Now, when I check mirth, all characters outside of ASCII set are distorted.

What shall I do? Net::HL7::Connection uses IO::Socket internally.

I am also receiving this warning: Wide character in print at /usr/local/share/perl5/Net/HL7/Connection.pm line 143. I tried executing with -CS but still no gain.

Some info:

[user@server gs]$ lsb_release -a
LSB Version:    :base-4.0-amd64:base-4.0-noarch:core-4.0-amd64:core-4.0-noarch
Distributor ID: OracleServer
Description:    Oracle Linux Server release 6.6
Release:    6.6
Codename:   n/a

/etc/environment and /etc/default/locale was empty.

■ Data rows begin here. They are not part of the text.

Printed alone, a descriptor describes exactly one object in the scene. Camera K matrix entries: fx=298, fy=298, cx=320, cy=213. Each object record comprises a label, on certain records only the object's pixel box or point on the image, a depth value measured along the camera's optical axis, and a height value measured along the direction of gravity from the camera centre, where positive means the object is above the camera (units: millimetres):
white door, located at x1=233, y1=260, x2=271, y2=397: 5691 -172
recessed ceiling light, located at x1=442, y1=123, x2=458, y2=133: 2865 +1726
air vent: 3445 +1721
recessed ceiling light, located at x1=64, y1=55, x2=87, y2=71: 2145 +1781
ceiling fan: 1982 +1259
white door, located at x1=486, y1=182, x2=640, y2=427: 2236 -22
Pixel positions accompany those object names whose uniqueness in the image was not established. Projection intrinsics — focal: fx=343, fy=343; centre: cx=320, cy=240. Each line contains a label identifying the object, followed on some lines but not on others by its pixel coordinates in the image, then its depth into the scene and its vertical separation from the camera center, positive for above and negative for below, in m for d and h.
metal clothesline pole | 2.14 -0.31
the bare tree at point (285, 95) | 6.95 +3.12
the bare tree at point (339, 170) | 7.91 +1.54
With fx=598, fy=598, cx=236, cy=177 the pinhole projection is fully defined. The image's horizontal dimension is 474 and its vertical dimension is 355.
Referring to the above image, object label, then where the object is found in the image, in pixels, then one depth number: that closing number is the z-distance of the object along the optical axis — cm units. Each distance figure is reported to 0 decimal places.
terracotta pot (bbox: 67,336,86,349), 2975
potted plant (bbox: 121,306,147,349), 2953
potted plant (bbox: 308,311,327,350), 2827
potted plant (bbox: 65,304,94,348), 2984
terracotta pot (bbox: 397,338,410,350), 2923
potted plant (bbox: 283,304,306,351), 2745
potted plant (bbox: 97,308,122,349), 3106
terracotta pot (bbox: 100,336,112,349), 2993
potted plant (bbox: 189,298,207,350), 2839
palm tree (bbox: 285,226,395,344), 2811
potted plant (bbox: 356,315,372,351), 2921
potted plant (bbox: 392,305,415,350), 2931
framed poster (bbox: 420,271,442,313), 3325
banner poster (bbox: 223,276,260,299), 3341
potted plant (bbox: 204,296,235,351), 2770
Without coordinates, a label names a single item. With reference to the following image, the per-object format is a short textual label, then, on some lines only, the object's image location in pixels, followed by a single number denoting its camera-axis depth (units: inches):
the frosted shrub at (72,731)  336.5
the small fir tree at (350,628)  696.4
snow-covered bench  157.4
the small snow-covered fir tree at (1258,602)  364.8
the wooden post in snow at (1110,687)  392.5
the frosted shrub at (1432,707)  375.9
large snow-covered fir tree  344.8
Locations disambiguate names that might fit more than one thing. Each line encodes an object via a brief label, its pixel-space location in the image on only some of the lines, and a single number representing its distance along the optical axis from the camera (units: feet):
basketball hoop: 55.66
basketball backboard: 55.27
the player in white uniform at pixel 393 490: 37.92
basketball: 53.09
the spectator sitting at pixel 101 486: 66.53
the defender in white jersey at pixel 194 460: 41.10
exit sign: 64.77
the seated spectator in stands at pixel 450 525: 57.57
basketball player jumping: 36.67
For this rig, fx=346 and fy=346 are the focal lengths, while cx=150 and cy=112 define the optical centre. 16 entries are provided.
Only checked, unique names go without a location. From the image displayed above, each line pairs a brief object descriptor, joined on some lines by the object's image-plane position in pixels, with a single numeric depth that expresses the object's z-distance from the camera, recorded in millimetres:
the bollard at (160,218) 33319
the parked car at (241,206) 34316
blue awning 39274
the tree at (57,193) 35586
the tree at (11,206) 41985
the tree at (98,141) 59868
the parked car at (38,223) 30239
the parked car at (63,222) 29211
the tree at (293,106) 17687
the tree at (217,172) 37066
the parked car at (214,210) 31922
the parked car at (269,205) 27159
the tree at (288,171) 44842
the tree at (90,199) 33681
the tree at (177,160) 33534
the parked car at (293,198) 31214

I added these two lines

LC_ALL=en_US.UTF-8
LANG=en_US.UTF-8

Result:

[user@server gs]$ locale
LANG=en_US.UTF-8
LC_CTYPE="en_US.UTF-8"
LC_NUMERIC="en_US.UTF-8"
LC_TIME="en_US.UTF-8"
LC_COLLATE="en_US.UTF-8"
LC_MONETARY="en_US.UTF-8"
LC_MESSAGES="en_US.UTF-8"
LC_PAPER="en_US.UTF-8"
LC_NAME="en_US.UTF-8"
LC_ADDRESS="en_US.UTF-8"
LC_TELEPHONE="en_US.UTF-8"
LC_MEASUREMENT="en_US.UTF-8"
LC_IDENTIFICATION="en_US.UTF-8"
LC_ALL=en_US.UTF-8
1

There are 1 answers

2
mob On BEST ANSWER

You are putting the UTF-8 encoding layer on STDOUT, but you don't put that layer on the HL7 channel (whatever that is) and you don't encode your message in UTF-8. That is why you see the Wide print ... warning. Write a UTF-8 encoded string to the HL7 connection.

my $msg = getHl7Message();
# $msg is not encoded.   
# map{chr}split//,$msg should produce some values larger than 255

print($msg);
# this is ok because the :utf8 layer was applied to STDOUT.
# Behind the scenes, the string $msg is encoded before it is output
# to the terminal.

my $msgutf8 = Encode::encode("UTF-8", $msg);
# Now $msgutf8 is a UTF-8 encoded "octet string".
# map{chr}split//,$msgutf8 should only produce vals between 0 and 255,
# and is safe to transmit

my $hl7msg = new Net::HL7::Message($msgutf8);